Saved entries:
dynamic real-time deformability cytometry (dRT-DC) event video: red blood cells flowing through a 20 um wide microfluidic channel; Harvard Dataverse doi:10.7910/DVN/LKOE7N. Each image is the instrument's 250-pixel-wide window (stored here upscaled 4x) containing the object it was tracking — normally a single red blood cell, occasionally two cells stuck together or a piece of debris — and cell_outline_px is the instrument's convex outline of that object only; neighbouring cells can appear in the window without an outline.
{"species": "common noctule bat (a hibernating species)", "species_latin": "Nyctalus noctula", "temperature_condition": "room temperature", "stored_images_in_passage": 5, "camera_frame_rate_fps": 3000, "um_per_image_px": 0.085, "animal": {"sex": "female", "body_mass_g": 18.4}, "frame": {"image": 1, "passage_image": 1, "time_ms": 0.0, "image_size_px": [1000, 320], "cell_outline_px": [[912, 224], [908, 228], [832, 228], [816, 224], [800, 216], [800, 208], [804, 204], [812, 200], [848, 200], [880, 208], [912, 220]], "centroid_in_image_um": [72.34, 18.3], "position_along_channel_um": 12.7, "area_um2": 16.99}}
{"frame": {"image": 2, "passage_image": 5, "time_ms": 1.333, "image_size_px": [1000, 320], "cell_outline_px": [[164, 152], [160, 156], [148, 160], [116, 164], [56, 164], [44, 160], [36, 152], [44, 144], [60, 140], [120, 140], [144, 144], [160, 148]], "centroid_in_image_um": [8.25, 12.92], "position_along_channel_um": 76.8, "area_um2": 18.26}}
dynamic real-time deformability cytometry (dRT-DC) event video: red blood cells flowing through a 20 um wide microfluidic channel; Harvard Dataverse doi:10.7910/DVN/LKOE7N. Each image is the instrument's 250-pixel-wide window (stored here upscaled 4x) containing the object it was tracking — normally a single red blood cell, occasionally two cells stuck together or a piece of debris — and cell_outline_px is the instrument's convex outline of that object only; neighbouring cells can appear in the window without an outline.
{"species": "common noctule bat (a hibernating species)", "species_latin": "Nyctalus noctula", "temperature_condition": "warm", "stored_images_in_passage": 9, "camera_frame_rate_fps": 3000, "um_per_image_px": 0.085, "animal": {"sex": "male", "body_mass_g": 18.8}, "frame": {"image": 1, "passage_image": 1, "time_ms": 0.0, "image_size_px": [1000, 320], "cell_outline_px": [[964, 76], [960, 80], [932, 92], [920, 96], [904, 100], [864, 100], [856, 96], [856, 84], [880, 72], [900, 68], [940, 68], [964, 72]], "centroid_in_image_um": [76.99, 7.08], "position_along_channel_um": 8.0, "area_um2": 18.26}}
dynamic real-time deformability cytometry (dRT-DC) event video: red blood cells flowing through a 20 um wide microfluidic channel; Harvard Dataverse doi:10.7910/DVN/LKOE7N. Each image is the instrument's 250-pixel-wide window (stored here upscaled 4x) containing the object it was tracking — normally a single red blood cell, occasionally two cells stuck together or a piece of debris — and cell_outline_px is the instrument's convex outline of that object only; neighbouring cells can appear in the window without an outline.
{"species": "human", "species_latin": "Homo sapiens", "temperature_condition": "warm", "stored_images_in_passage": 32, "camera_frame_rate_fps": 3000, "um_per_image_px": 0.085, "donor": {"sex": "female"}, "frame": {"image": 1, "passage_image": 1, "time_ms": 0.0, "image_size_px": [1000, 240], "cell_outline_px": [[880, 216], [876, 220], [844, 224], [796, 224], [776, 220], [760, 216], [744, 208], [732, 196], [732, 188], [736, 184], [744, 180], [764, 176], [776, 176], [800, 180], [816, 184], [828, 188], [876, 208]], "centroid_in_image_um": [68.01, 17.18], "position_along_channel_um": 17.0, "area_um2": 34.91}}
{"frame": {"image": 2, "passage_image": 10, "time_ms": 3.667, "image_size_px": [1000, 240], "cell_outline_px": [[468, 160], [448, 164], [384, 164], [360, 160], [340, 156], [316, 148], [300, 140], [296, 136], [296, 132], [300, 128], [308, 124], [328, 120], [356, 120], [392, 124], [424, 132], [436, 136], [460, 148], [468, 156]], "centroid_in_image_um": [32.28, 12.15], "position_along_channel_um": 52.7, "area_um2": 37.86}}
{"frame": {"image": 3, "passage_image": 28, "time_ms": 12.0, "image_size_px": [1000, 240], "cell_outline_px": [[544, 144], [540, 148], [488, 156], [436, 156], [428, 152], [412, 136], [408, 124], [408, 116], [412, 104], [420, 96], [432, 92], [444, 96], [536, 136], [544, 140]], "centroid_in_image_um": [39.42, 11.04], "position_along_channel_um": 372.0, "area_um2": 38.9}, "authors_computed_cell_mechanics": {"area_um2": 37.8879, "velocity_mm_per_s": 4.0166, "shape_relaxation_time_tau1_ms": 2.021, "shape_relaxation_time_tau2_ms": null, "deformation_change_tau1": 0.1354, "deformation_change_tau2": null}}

_INSTRUCTIONS TO FOLLOW_: Repeat the entries shown above, every one, word for word.

_SOLUTION TO THE EXERCISE_:
dynamic real-time deformability cytometry (dRT-DC) event video: red blood cells flowing through a 20 um wide microfluidic channel; Harvard Dataverse doi:10.7910/DVN/LKOE7N. Each image is the instrument's 250-pixel-wide window (stored here upscaled 4x) containing the object it was tracking — normally a single red blood cell, occasionally two cells stuck together or a piece of debris — and cell_outline_px is the instrument's convex outline of that object only; neighbouring cells can appear in the window without an outline.
{"species": "common noctule bat (a hibernating species)", "species_latin": "Nyctalus noctula", "temperature_condition": "room temperature", "stored_images_in_passage": 5, "camera_frame_rate_fps": 3000, "um_per_image_px": 0.085, "animal": {"sex": "female", "body_mass_g": 18.4}, "frame": {"image": 1, "passage_image": 1, "time_ms": 0.0, "image_size_px": [1000, 320], "cell_outline_px": [[912, 224], [908, 228], [832, 228], [816, 224], [800, 216], [800, 208], [804, 204], [812, 200], [848, 200], [880, 208], [912, 220]], "centroid_in_image_um": [72.34, 18.3], "position_along_channel_um": 12.7, "area_um2": 16.99}}
{"frame": {"image": 2, "passage_image": 5, "time_ms": 1.333, "image_size_px": [1000, 320], "cell_outline_px": [[164, 152], [160, 156], [148, 160], [116, 164], [56, 164], [44, 160], [36, 152], [44, 144], [60, 140], [120, 140], [144, 144], [160, 148]], "centroid_in_image_um": [8.25, 12.92], "position_along_channel_um": 76.8, "area_um2": 18.26}}
dynamic real-time deformability cytometry (dRT-DC) event video: red blood cells flowing through a 20 um wide microfluidic channel; Harvard Dataverse doi:10.7910/DVN/LKOE7N. Each image is the instrument's 250-pixel-wide window (stored here upscaled 4x) containing the object it was tracking — normally a single red blood cell, occasionally two cells stuck together or a piece of debris — and cell_outline_px is the instrument's convex outline of that object only; neighbouring cells can appear in the window without an outline.
{"species": "common noctule bat (a hibernating species)", "species_latin": "Nyctalus noctula", "temperature_condition": "warm", "stored_images_in_passage": 9, "camera_frame_rate_fps": 3000, "um_per_image_px": 0.085, "animal": {"sex": "male", "body_mass_g": 18.8}, "frame": {"image": 1, "passage_image": 1, "time_ms": 0.0, "image_size_px": [1000, 320], "cell_outline_px": [[964, 76], [960, 80], [932, 92], [920, 96], [904, 100], [864, 100], [856, 96], [856, 84], [880, 72], [900, 68], [940, 68], [964, 72]], "centroid_in_image_um": [76.99, 7.08], "position_along_channel_um": 8.0, "area_um2": 18.26}}
dynamic real-time deformability cytometry (dRT-DC) event video: red blood cells flowing through a 20 um wide microfluidic channel; Harvard Dataverse doi:10.7910/DVN/LKOE7N. Each image is the instrument's 250-pixel-wide window (stored here upscaled 4x) containing the object it was tracking — normally a single red blood cell, occasionally two cells stuck together or a piece of debris — and cell_outline_px is the instrument's convex outline of that object only; neighbouring cells can appear in the window without an outline.
{"species": "human", "species_latin": "Homo sapiens", "temperature_condition": "warm", "stored_images_in_passage": 32, "camera_frame_rate_fps": 3000, "um_per_image_px": 0.085, "donor": {"sex": "female"}, "frame": {"image": 1, "passage_image": 1, "time_ms": 0.0, "image_size_px": [1000, 240], "cell_outline_px": [[880, 216], [876, 220], [844, 224], [796, 224], [776, 220], [760, 216], [744, 208], [732, 196], [732, 188], [736, 184], [744, 180], [764, 176], [776, 176], [800, 180], [816, 184], [828, 188], [876, 208]], "centroid_in_image_um": [68.01, 17.18], "position_along_channel_um": 17.0, "area_um2": 34.91}}
{"frame": {"image": 2, "passage_image": 10, "time_ms": 3.667, "image_size_px": [1000, 240], "cell_outline_px": [[468, 160], [448, 164], [384, 164], [360, 160], [340, 156], [316, 148], [300, 140], [296, 136], [296, 132], [300, 128], [308, 124], [328, 120], [356, 120], [392, 124], [424, 132], [436, 136], [460, 148], [468, 156]], "centroid_in_image_um": [32.28, 12.15], "position_along_channel_um": 52.7, "area_um2": 37.86}}
{"frame": {"image": 3, "passage_image": 28, "time_ms": 12.0, "image_size_px": [1000, 240], "cell_outline_px": [[544, 144], [540, 148], [488, 156], [436, 156], [428, 152], [412, 136], [408, 124], [408, 116], [412, 104], [420, 96], [432, 92], [444, 96], [536, 136], [544, 140]], "centroid_in_image_um": [39.42, 11.04], "position_along_channel_um": 372.0, "area_um2": 38.9}, "authors_computed_cell_mechanics": {"area_um2": 37.8879, "velocity_mm_per_s": 4.0166, "shape_relaxation_time_tau1_ms": 2.021, "shape_relaxation_time_tau2_ms": null, "deformation_change_tau1": 0.1354, "deformation_change_tau2": null}}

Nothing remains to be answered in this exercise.